### WORK INSTRUCTIONS
Transcribe all the data below exactly, leaving its pictures out.

Records from a collection:
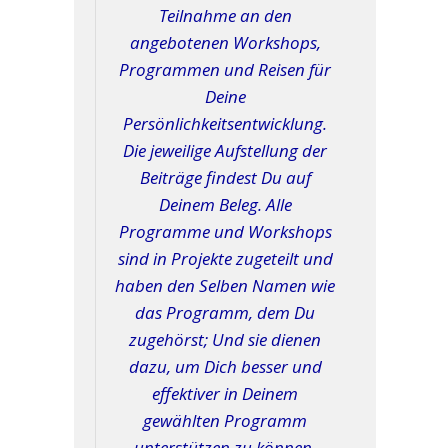
Teilnahme an den
angebotenen Workshops,
Programmen und Reisen für
Deine
Persönlichkeitsentwicklung.
Die jeweilige Aufstellung der
Beiträge findest Du auf
Deinem Beleg. Alle
Programme und Workshops
sind in Projekte zugeteilt und
haben den Selben Namen wie
das Programm, dem Du
zugehörst; Und sie dienen
dazu, um Dich besser und
effektiver in Deinem
gewählten Programm
unterstützen zu können.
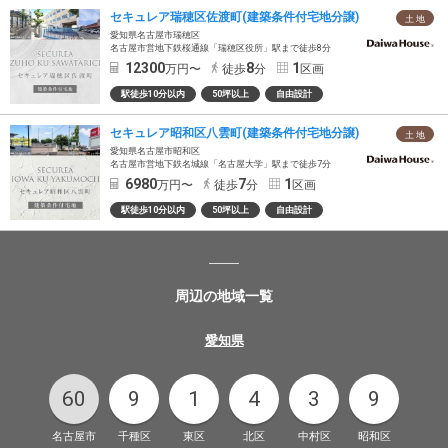
セキュレア瑞穂区佐渡町(建築条件付宅地分譲)
土 地
愛知県名古屋市瑞穂区
名古屋市営地下鉄桜通線「瑞穂区役所」駅まで徒歩8分
12300
8
1
万円〜
徒歩
分
区画
駅徒歩10分以内
50坪以上
自由設計
セキュレア昭和区八雲町(建築条件付宅地分譲)
土 地
愛知県名古屋市昭和区
名古屋市営地下鉄名城線「名古屋大学」駅まで徒歩7分
6980
7
1
万円〜
徒歩
分
区画
駅徒歩10分以内
50坪以上
自由設計
周辺の地域一覧
愛知県
60
9
1
4
3
9
名古屋市
千種区
東区
北区
中村区
昭和区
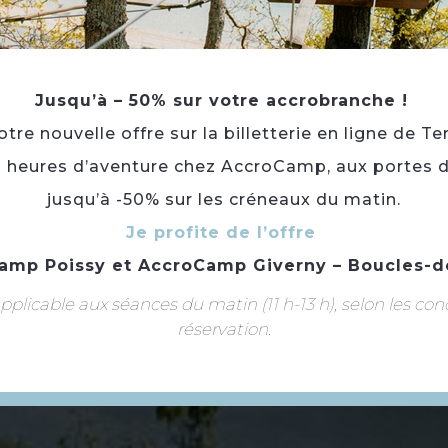
PR
Jusqu’à – 50% sur votre accrobranche !
re nouvelle offre sur la billetterie en ligne de Te
3 heures d’aventure chez AccroCamp, aux portes d
jusqu’à -50% sur les créneaux du matin.
Je profite de l’offre
amp Poissy
et
AccroCamp Giverny – Boucles-d
plicable aux séances du matin (11 h-13 h), selon les con
réservation.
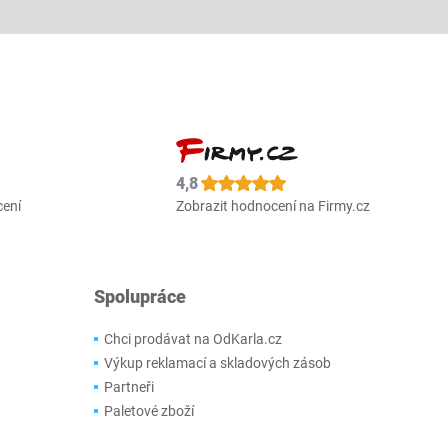
4,8
cení
Zobrazit hodnocení na Firmy.cz
Spolupráce
Chci prodávat na OdKarla.cz
Výkup reklamací a skladových zásob
Partneři
Paletové zboží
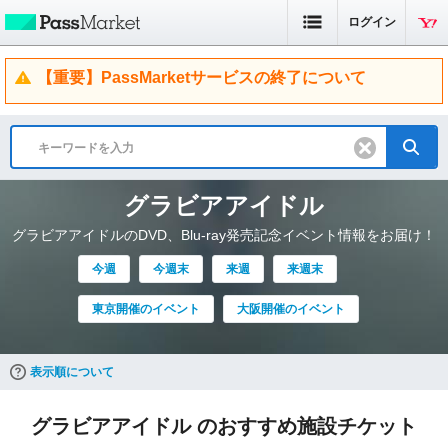
ログイン
【重要】PassMarketサービスの終了について
グラビアアイドル
グラビアアイドルのDVD、Blu-ray発売記念イベント情報をお届け！
今週
今週末
来週
来週末
東京開催のイベント
大阪開催のイベント
表示順について
グラビアアイドル のおすすめ施設チケット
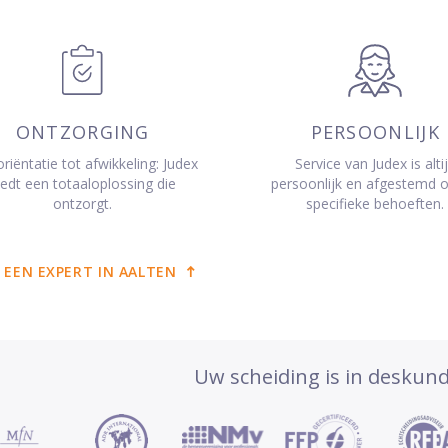
ONTZORGING
PERSOONLIJK
riëntatie tot afwikkeling: Judex
Service van Judex is alti
iedt een totaaloplossing die
persoonlijk en afgestemd 
ontzorgt.
specifieke behoeften.
 EEN EXPERT IN AALTEN
Uw scheiding is in deskun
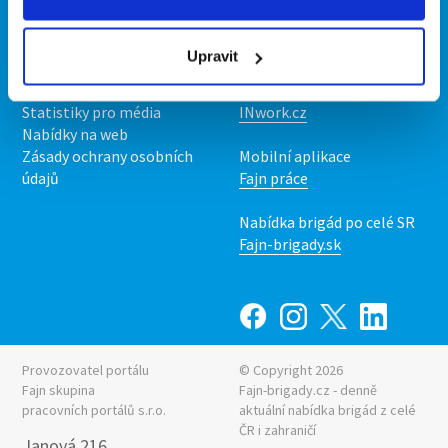
Kontakt
Mobilní aplikace
O nás
Fajn brigády
Upravit
Podmínky
Upravit předvolby cookies
Nabídka práce z celé ČR
Statistiky pro média
INwork.cz
Nabídky na web
Zásady ochrany osobních
Mobilní aplikace
údajů
Fajn práce
Nabídka brigád po celé SR
Fajn-brigady.sk
Provozovatel portálu
© Copyright 2026
Fajn skupina
Fajn-brigady.cz - denně
pracovních portálů s.r.o.
aktuální
nabídka brigád z celé
ČR i zahraničí
Janová 216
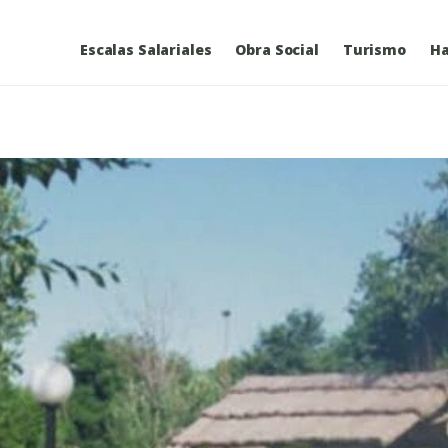
Escalas Salariales
Obra Social
Turismo
Ha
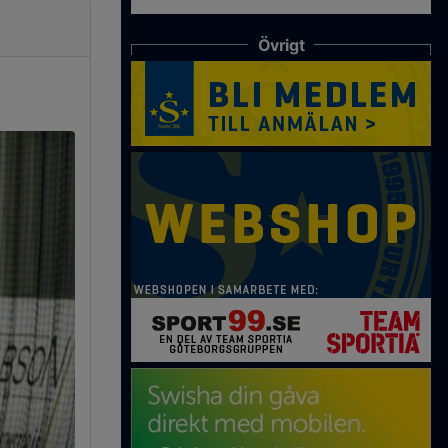
Övrigt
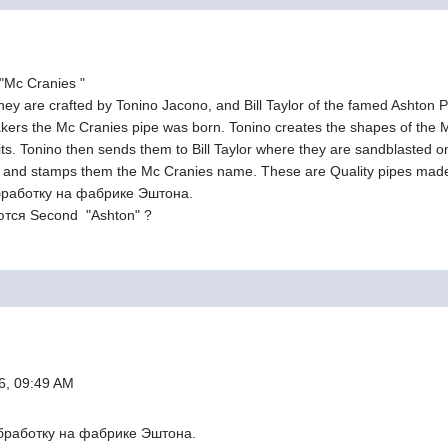
"Mc Cranies "
. They are crafted by Tonino Jacono, and Bill Taylor of the famed Ashton
kers the Mc Cranies pipe was born. Tonino creates the shapes of the M
s. Tonino then sends them to Bill Taylor where they are sandblasted on th
pipe and stamps them the Mc Cranies name. These are Quality pipes mad
бработку на фабрике Эштона.
ются Second "Ashton" ?
6, 09:49 AM
бработку на фабрике Эштона.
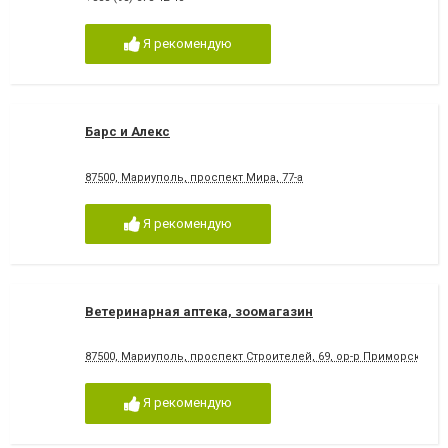
Я рекомендую
Барс и Алекс
87500, Мариуполь, проспект Мира, 77-а
Я рекомендую
Ветеринарная аптека, зоомагазин
87500, Мариуполь, проспект Строителей, 69, ор-р Приморский с
Я рекомендую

### ANSWER TO THIS EXERCISE
Teilnahme an den
angebotenen Workshops,
Programmen und Reisen für
Deine
Persönlichkeitsentwicklung.
Die jeweilige Aufstellung der
Beiträge findest Du auf
Deinem Beleg. Alle
Programme und Workshops
sind in Projekte zugeteilt und
haben den Selben Namen wie
das Programm, dem Du
zugehörst; Und sie dienen
dazu, um Dich besser und
effektiver in Deinem
gewählten Programm
unterstützen zu können.
セキュレア瑞穂区佐渡町(建築条件付宅地分譲)
土 地
愛知県名古屋市瑞穂区
名古屋市営地下鉄桜通線「瑞穂区役所」駅まで徒歩8分
12300
8
1
万円〜
徒歩
分
区画
駅徒歩10分以内
50坪以上
自由設計
セキュレア昭和区八雲町(建築条件付宅地分譲)
土 地
愛知県名古屋市昭和区
名古屋市営地下鉄名城線「名古屋大学」駅まで徒歩7分
6980
7
1
万円〜
徒歩
分
区画
駅徒歩10分以内
50坪以上
自由設計
周辺の地域一覧
愛知県
60
9
1
4
3
9
名古屋市
千種区
東区
北区
中村区
昭和区
PR
Jusqu’à – 50% sur votre accrobranche !
re nouvelle offre sur la billetterie en ligne de Te
3 heures d’aventure chez AccroCamp, aux portes d
jusqu’à -50% sur les créneaux du matin.
Je profite de l’offre
amp Poissy
et
AccroCamp Giverny – Boucles-d
plicable aux séances du matin (11 h-13 h), selon les con
réservation.
4,8
cení
Zobrazit hodnocení na Firmy.cz
Spolupráce
Chci prodávat na OdKarla.cz
Výkup reklamací a skladových zásob
Partneři
Paletové zboží
ログイン
【重要】PassMarketサービスの終了について
グラビアアイドル
グラビアアイドルのDVD、Blu-ray発売記念イベント情報をお届け！
今週
今週末
来週
来週末
東京開催のイベント
大阪開催のイベント
表示順について
グラビアアイドル のおすすめ施設チケット
ONTZORGING
PERSOONLIJK
riëntatie tot afwikkeling: Judex
Service van Judex is alti
iedt een totaaloplossing die
persoonlijk en afgestemd 
ontzorgt.
specifieke behoeften.
 EEN EXPERT IN AALTEN
Uw scheiding is in deskun
Kontakt
Mobilní aplikace
O nás
Fajn brigády
Upravit
Podmínky
Upravit předvolby cookies
Nabídka práce z celé ČR
Statistiky pro média
INwork.cz
Nabídky na web
Zásady ochrany osobních
Mobilní aplikace
údajů
Fajn práce
Nabídka brigád po celé SR
Fajn-brigady.sk
Provozovatel portálu
© Copyright 2026
Fajn skupina
Fajn-brigady.cz - denně
pracovních portálů s.r.o.
aktuální
nabídka brigád z celé
ČR i zahraničí
Janová 216
Escalas Salariales
Obra Social
Turismo
Ha
Övrigt
"Mc Cranies "
. They are crafted by Tonino Jacono, and Bill Taylor of the famed Ashton
kers the Mc Cranies pipe was born. Tonino creates the shapes of the M
s. Tonino then sends them to Bill Taylor where they are sandblasted on th
pipe and stamps them the Mc Cranies name. These are Quality pipes mad
бработку на фабрике Эштона.
ются Second "Ashton" ?
6, 09:49 AM
бработку на фабрике Эштона.
Я рекомендую
Барс и Алекс
87500, Мариуполь, проспект Мира, 77-а
Я рекомендую
Ветеринарная аптека, зоомагазин
87500, Мариуполь, проспект Строителей, 69, ор-р Приморский с
Я рекомендую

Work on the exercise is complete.